Exercise aim: Retype each entry exactly as written, and keep the pictures out of the copy.

Recorded data:
• • • •

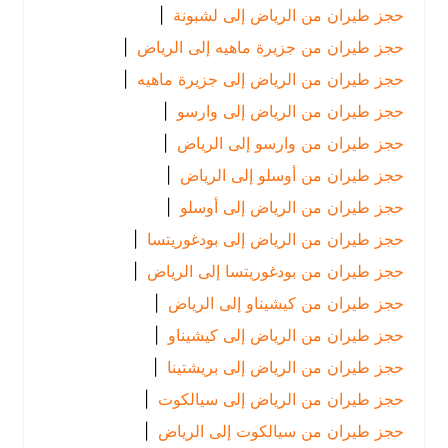
حجز طيران من الرياض إلى لشبونة
|
حجز طيران من جزيرة ماهيه إلى الرياض
|
حجز طيران من الرياض إلى جزيرة ماهيه
|
حجز طيران من الرياض إلى وارسو
|
حجز طيران من وارسو إلى الرياض
|
حجز طيران من أوسلو إلى الرياض
|
حجز طيران من الرياض إلى أوسلو
|
حجز طيران من الرياض إلى بودغوريتسا
|
حجز طيران من بودغوريتسا إلى الرياض
|
حجز طيران من كيشيناو إلى الرياض
|
حجز طيران من الرياض إلى كيشيناو
|
حجز طيران من الرياض إلى بريشتينا
|
حجز طيران من الرياض إلى سيالكوت
|
حجز طيران من سيالكوت إلى الرياض
|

• • • •

Solution:
حجز طيران من الرياض إلى لشبونة
|
حجز طيران من جزيرة ماهيه إلى الرياض
|
حجز طيران من الرياض إلى جزيرة ماهيه
|
حجز طيران من الرياض إلى وارسو
|
حجز طيران من وارسو إلى الرياض
|
حجز طيران من أوسلو إلى الرياض
|
حجز طيران من الرياض إلى أوسلو
|
حجز طيران من الرياض إلى بودغوريتسا
|
حجز طيران من بودغوريتسا إلى الرياض
|
حجز طيران من كيشيناو إلى الرياض
|
حجز طيران من الرياض إلى كيشيناو
|
حجز طيران من الرياض إلى بريشتينا
|
حجز طيران من الرياض إلى سيالكوت
|
حجز طيران من سيالكوت إلى الرياض
|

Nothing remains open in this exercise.